Hours after US Ambassador to the United Nations Nikki Haley blamed Russia for failing to prevent Assad’s forces from using chemical weapons against the population, the US launched 59 Tomahawk cruise missiles from warships in the Mediterranean Sea at the Shayrat airfield near Homs.

The base was directly linked to the attack with nerve agents on the rebel-held town of Khan Sheikhoun in the northwestern Idlib province on April 5, according to Washington.

Announcing the completion of the strikes from the White House, US President Donald Trump said the military action was “in the vital national security interest” of the US.

 

Syria also called the operation “an aggression” that killed at least six people, while rebels welcomed the US strikes. Saudi Arabia, which backs the Syrian opposition, hailed the attack as a “courageous decision” by Trump. Iran, which supports Damascus, condemned the strike and described “unilateral action” as “dangerous”.

The Syrian army previously denied the allegations it launched the gas attack, saying “it is not using and has not used any chemical weapons”. Since the attack, Russia and the Syrian Defence Ministry claimed that Syrian planes had destroyed a militant installation that was preparing chemical weapons for use in Aleppo and Iraq.

In an indication of tough talks ahead of him when he visits Moscow, Tillerson said shortly before the US missile strikes that Russia has failed to meet its commitments under the 2013 deal on destroying Syrian chemical weapons.

“Russia has failed to deliver on that commitment from 2013,” the secetary of state told reporters in Florida on April 6. “So either Russia has been complicit or Russia has been incompetent in its ability to deliver.”

After telephone talks with Israeli Prime Minister Benjamin Netanyahu on April 6 that also covered the Syrian gas attack, Putin said it was “unacceptable to bring accusations against anyone until a thorough and impartial international investigation was conducted”.

Some kind of unilateral US action against the Syrian government had been indicated by earlier comments by Haley while addressing the UN in New York.
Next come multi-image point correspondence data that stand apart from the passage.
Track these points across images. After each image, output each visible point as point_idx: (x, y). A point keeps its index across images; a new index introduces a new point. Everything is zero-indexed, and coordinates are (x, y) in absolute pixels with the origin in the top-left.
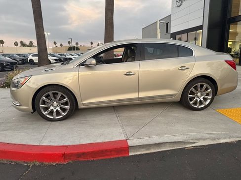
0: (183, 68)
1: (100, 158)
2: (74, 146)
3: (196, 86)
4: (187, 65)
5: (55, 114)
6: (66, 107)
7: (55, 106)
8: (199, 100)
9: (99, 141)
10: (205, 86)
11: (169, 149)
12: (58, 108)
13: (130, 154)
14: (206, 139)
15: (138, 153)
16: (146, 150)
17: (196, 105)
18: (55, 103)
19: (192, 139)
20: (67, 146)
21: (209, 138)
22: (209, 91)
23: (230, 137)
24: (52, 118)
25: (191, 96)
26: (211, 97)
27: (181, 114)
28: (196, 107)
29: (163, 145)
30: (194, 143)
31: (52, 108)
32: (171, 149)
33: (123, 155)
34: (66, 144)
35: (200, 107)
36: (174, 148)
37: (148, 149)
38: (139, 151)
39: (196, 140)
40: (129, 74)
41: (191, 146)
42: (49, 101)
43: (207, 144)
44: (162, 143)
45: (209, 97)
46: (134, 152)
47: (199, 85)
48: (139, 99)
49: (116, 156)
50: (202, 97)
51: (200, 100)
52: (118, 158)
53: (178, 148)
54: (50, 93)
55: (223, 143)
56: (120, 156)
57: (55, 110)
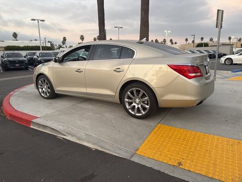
1: (19, 123)
3: (133, 91)
5: (45, 94)
6: (49, 90)
7: (45, 88)
8: (136, 107)
11: (49, 133)
13: (31, 127)
15: (34, 128)
17: (133, 111)
19: (64, 132)
21: (76, 136)
22: (146, 98)
23: (94, 144)
24: (43, 96)
26: (149, 107)
33: (28, 126)
37: (39, 128)
39: (67, 133)
41: (62, 137)
42: (42, 85)
43: (73, 141)
44: (47, 126)
45: (147, 106)
46: (33, 126)
48: (87, 93)
54: (42, 79)
57: (45, 91)
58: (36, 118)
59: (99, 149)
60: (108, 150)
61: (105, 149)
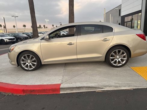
0: (105, 40)
1: (43, 94)
2: (30, 86)
3: (115, 51)
4: (108, 38)
5: (29, 67)
6: (35, 63)
7: (29, 63)
8: (117, 61)
9: (45, 84)
10: (122, 51)
11: (85, 91)
12: (31, 64)
13: (61, 93)
14: (111, 86)
16: (71, 91)
17: (116, 64)
18: (29, 61)
19: (101, 86)
20: (27, 86)
22: (124, 54)
23: (129, 86)
24: (27, 69)
25: (112, 58)
26: (126, 59)
27: (104, 69)
28: (116, 65)
29: (81, 88)
30: (103, 88)
31: (27, 64)
32: (87, 91)
33: (56, 93)
34: (27, 84)
35: (118, 65)
36: (88, 91)
38: (66, 91)
39: (104, 86)
40: (70, 44)
41: (100, 90)
42: (26, 60)
43: (112, 90)
45: (125, 59)
46: (63, 91)
47: (117, 51)
48: (77, 59)
49: (52, 93)
50: (120, 59)
51: (119, 61)
52: (53, 94)
53: (91, 91)
54: (26, 55)
55: (123, 90)
56: (54, 93)
57: (29, 65)
58: (60, 85)
59: (134, 88)
60: (140, 86)
61: (138, 86)
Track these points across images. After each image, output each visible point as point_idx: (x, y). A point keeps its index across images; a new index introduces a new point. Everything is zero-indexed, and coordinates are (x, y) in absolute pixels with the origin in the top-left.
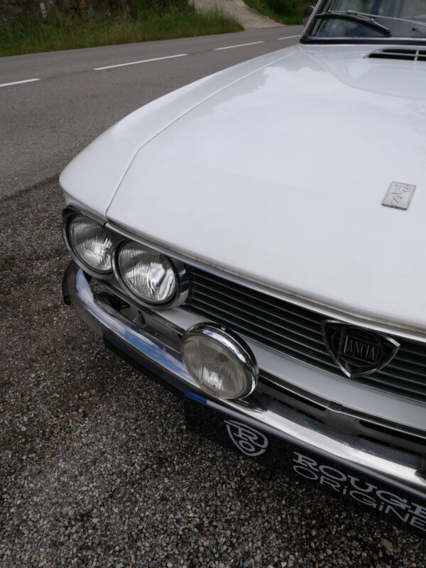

“When the United Nations consistently fails in its duty to act collectively, there are times in the life of states when we are compelled to take our own action,” the envoy emphasised before the assembly in New York, while castigating Russia for defending him and impeding UN action against him and his government.

“How many more children have to die before Russia cares?” Haley said, displaying photographs of child victims of what experts say is likely to be Sarin gas released two days earlier.

Commenting on her remarks, Kremlin spokesman Peskov told reporters that preventing such tragedies is exactly what Russia is doing in Syria. “Because only by ridding terrorists from Syrian soil can the country bring back calm conditions when children won’t be dying,” TASS news agency quoted him as saying.

The use of chemical weapons “is absolutely inadmissible”, Peskov added. “We believe everything must be done to rule out the possibility of the use of chemical weapons in Syria.”